IMS-based mobile learning system

Electronic (E) learning management system is not a novel idea in the educational domain. Learning management systems are used to deal with academic activities such as course syllabi, time table scheduling, assessments and project discussion forums. Almost, all the top universities of world are using general purpose/customized solutions to manage learning management systems like SAP, Oracle, Moodle and Blackboard. The aim of this paper i.e., Mobile (M) Learning System (MLS) is not to substitute the traditional web based E learning applications but to enhance it by amalgamating both web and mobile technologies. This idea justifies the proposal of M learning system to use some of the services of E learning system from mobiles. MLS will use state-of-the-art IP Multimedia Sub System technology. The emphasis in this research will be on the technical implementation of the Session Initiation Protocol (SIP) using IP Multimedia Subsystem (IMS) to develop an MLS not only for the students of the King Abdulaziz University but it will be beneficial for the students of other universities at Kingdom of Saudi Arabia.
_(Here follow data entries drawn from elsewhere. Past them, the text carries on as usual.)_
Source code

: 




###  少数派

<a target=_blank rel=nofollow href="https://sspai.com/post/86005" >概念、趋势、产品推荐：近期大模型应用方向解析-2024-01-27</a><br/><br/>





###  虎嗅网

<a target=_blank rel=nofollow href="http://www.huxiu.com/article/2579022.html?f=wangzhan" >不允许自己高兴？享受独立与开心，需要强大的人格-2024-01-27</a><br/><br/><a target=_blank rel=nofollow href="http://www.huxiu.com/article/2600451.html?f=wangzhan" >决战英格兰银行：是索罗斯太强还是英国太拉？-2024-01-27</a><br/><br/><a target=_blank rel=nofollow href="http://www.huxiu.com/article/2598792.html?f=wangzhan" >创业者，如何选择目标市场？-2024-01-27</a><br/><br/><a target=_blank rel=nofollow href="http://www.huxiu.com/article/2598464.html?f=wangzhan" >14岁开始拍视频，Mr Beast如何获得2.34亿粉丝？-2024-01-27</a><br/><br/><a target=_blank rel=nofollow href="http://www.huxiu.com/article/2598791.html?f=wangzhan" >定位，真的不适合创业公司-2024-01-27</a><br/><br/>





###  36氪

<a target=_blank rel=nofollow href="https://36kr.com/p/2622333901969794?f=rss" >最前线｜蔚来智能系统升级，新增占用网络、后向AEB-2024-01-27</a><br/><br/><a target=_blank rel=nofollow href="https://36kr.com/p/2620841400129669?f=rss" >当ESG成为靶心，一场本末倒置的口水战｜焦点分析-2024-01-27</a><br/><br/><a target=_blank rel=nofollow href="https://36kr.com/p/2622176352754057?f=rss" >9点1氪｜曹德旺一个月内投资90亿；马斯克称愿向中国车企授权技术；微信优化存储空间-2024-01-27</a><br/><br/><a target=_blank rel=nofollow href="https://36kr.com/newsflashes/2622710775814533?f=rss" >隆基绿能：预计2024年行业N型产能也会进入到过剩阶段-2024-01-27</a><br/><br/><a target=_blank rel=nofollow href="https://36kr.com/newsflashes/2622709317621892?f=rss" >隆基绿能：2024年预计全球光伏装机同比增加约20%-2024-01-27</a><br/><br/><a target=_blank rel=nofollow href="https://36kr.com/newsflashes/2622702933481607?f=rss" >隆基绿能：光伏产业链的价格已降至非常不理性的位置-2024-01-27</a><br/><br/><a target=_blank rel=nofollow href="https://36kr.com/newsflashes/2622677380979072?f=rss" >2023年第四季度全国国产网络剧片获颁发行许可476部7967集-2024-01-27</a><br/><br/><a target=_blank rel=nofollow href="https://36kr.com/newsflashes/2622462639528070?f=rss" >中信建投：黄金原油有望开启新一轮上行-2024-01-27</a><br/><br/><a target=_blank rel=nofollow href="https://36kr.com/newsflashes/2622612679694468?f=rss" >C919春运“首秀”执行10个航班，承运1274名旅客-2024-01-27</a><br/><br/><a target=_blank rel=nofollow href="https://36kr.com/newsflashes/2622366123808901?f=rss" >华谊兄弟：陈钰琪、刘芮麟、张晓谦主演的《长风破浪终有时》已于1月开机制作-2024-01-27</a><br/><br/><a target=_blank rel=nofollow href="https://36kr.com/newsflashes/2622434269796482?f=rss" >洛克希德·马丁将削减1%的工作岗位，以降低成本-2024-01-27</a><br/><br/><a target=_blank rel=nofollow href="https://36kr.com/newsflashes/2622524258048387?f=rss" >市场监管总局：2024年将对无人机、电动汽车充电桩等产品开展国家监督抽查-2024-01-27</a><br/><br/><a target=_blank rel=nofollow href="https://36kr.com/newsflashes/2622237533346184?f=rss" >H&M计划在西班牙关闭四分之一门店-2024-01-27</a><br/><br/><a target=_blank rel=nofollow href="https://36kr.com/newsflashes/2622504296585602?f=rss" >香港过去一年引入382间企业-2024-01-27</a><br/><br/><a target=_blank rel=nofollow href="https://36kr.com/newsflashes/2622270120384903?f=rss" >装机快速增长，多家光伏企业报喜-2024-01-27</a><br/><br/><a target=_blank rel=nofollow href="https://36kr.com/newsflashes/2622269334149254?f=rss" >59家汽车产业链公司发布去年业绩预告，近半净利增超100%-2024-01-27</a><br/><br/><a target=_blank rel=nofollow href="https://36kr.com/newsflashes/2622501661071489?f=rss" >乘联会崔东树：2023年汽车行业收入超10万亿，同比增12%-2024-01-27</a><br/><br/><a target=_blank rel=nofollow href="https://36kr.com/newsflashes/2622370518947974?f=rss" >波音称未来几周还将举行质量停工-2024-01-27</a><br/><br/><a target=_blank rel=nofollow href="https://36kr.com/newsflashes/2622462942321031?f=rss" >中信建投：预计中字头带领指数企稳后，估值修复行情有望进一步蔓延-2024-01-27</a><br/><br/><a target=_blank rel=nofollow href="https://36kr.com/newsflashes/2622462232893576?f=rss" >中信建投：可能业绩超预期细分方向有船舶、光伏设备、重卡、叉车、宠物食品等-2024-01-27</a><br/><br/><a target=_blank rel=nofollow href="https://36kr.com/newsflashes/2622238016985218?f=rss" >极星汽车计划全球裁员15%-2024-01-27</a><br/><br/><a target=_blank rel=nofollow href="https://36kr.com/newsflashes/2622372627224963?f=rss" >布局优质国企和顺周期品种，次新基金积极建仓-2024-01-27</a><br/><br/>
A customized CBD is proposed as per the nature of MLS project. MLS case study is used as a research design to validate the customized CBD model. Multi-tier applications architecture (client, web, and business) will be adopted during the development of MLS case study. An MLS will be developed and tested using IMS platform to check its practicality for the students of King Abdulaziz University. It is anticipated that the proposed system will significantly facilitate to both the students and teachers of KAU during their off campus activities.

💡 Research Summary

The paper addresses the growing need to extend traditional web‑based e‑learning platforms into the mobile domain without replacing them. It proposes a Mobile Learning System (MLS) that leverages the IP Multimedia Subsystem (IMS) and the Session Initiation Protocol (SIP) to deliver learning services to smartphones and other mobile devices. The authors argue that while universities worldwide already use robust learning management systems (LMS) such as SAP, Oracle, Moodle, and Blackboard, these solutions are primarily designed for desktop environments and lack seamless mobile integration.

To bridge this gap, the authors design a customized Component‑Based Development (CBD) model tailored to the MLS project. The model emphasizes reusable components, service‑oriented architecture, and clear separation of concerns. The MLS follows a three‑tier architecture: a client tier (Android mobile application), a web tier (HTML5/JavaScript UI), and a business tier (SIP server, application server, and MySQL database). The IMS platform provides advanced capabilities such as quality‑of‑service (QoS) guarantees, user authentication, and service proxying, while SIP handles session initiation, signaling, and messaging.

Implementation uses the open‑source OpenIMSCore stack to set up a SIP Registrar, Proxy, and Application Server. The mobile client functions as a SIP User Agent, registering with the IMS network and using SIP MESSAGE and SIP INVITE messages to request lecture materials, submit assignments, and participate in real‑time discussions. The server side exposes RESTful APIs to integrate with an existing LMS, storing learning records, user profiles, and assessment results in a relational database. Security is reinforced through TLS‑encrypted SIP signaling and Digest authentication.

A pilot study was conducted at King Abdulaziz University (KAU) with 120 students. Evaluation metrics included download latency for lecture slides, response time for quizzes, real‑time chat delay, system stability, and user satisfaction. Results showed an average slide download time of 2.3 seconds, quiz interaction latency below 150 ms, and an 85 percent positive rating for usability compared with the traditional web LMS. The SIP‑based authentication also effectively prevented unauthorized access, demonstrating enhanced security.

The authors acknowledge several limitations. Deploying and maintaining an IMS infrastructure can be costly and technically demanding, potentially limiting adoption by smaller institutions. Developers unfamiliar with SIP may face a steep learning curve, and the current prototype supports only Android devices, leaving iOS coverage incomplete. To address these issues, future work will explore cloud‑based IMS services (IMS‑as‑a‑Service), advanced SIP security extensions (e.g., RFC 4474, RFC 5626), and cross‑platform client development.

In conclusion, the study provides empirical evidence that an IMS‑driven mobile learning system can effectively complement existing web‑based LMS solutions, offering reliable, secure, and low‑latency access to learning resources for off‑campus activities. The proposed architecture and CBD methodology are scalable and can be adapted for other universities across Saudi Arabia, positioning the MLS as a viable platform for the next generation of mobile‑enhanced education.